▶ [Brano citato]:
Un soggetto che su una base pseudo-storica (conflitto Venezia-Spagna nel secolo XVII) innesta in realtà la vicenda dei burrascosi rapporti di potere/denaro (Contareno-Capellio) e sentimentali (Bianca, Capellio e Falliero).

L’opera arrivò alla Scala (26 dicembre 1819) a soli due mesi di distanza da La donna del lago (24 ottobre, SanCarlo) e con essa ha qualche vaga rassomiglianza proprio sul versante degli affetti.

E non solo per l’auto-imprestito musicale del finale, con Tanti affetti (appunto!) che da Elena passa - non pari-pari come avverrà al Maometto veneziano, ma con opportune varianti - a Bianca (Teco io resto) ma anche per quanto riguarda la vicenda, diciamo, sentimentale, caratterizzata da un triangolo che vede al centro la donna (Elena/Bianca) e due suoi spasimanti (Malcom/Giacomo e Falliero/Capellio). In entrambi i casi la donna (sempre un soprano) resta fedele fino alla fine al suo amato, un militare eroico ma piuttosto squattrinato (Malcom/Falliero, contralti en-travesti) rifiutando di unirsi all’altro spasimante, assai più facoltoso e potente (Giacomo/Capellio, tenore/basso).

▶ [Consegne]:
A. In che data arrivò l'opera alla Scala, secondo il brano su Bianca e Falliero?
B. Prosegui il brano su Bianca e Falliero a partire dall'ultima frase riportata.
Per svolgere il lavoro non occorre consultare l'elenco.

▶ [Estratto dell'elenco]:
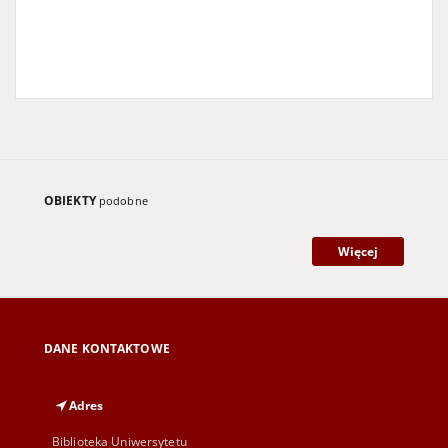
dzienniki lokalne
Ziemia Lubuska
Gazeta Zielonogórska
Lubuskie
czasopisma regionalne
Gorzów Wielkopolski
magazyn
Gazeta Lubuska
OBIEKTY
podobne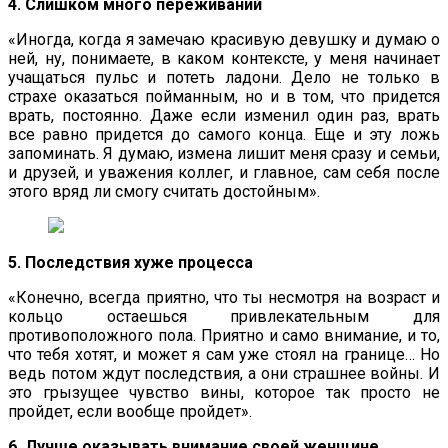
4. Слишком много переживаний
«Иногда, когда я замечаю красивую девушку и думаю о
ней, ну, понимаете, в каком контексте, у меня начинает
учащаться пульс и потеть ладони. Дело не только в
страхе оказаться пойманным, но и в том, что придется
врать, постоянно. Даже если изменил один раз, врать
все равно придется до самого конца. Еще и эту ложь
запоминать. Я думаю, измена лишит меня сразу и семьи,
и друзей, и уважения коллег, и главное, сам себя после
этого вряд ли смогу считать достойным».
5. Последствия хуже процесса
«Конечно, всегда приятно, что ты несмотря на возраст и
кольцо остаешься привлекательным для
противоположного пола. Приятно и само внимание, и то,
что тебя хотят, и может я сам уже стоял на границе… Но
ведь потом ждут последствия, а они страшнее войны. И
это грызущее чувство вины, которое так просто не
пройдет, если вообще пройдет».
6. Лучше оказывать внимание своей женщине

▶ [Risposte scritte]:
A. Il 26 dicembre 1819.

B.
Storici e critici del teatro musicale non concordano nemmeno su come l’opera fu accolta, e meno ancora sulle cause di tale ricezione. Di (quasi) certo c’è che la critica paludata fece pollice-verso, trovando l’opera antiquata di concezione (libretto) e raffazzonata con furbeschi auto-imprestiti (musica). La trentina di repliche sembrerebbe invece avallare la tesi di una ricezione positiva del pubblico. Sta di fatto che fu Rossini per primo a non essere pienamente soddisfatto dell’esito di questa operazione, dalla quale evidentemente si aspettava assai di più.

E che si aspettasse di più lo si deduce, secondo il mio modesto parere, proprio dai contenuti musicali dell’opera. Opera grandiosa sotto tutti gli aspetti; da quello della lunghezza (dove credo sia seconda solo al Tell) a quello della forma, che ad un ascolto non superficiale appare come caricata di (eccessiva?) enfasi: tempi assai sostenuti, declamati ieratici e complesse e interminabili (per quanto mirabili) cadenze corali o virtuosistiche. In poche parole, un’opera esagerata, e troppo… classica, mentre il romanticismo ormai bussava alla porta (o già la stava sfondando)!

Insomma, è come se Rossini, anche per rispetto all’ambiente che gli aveva commissionato l’opera, volesse ricompensare il pubblico milanese sciorinandogli il meglio della sua arte, nel pieno rispetto della tradizione che veniva, come minimo, da Gluck, Mozart e Cherubini.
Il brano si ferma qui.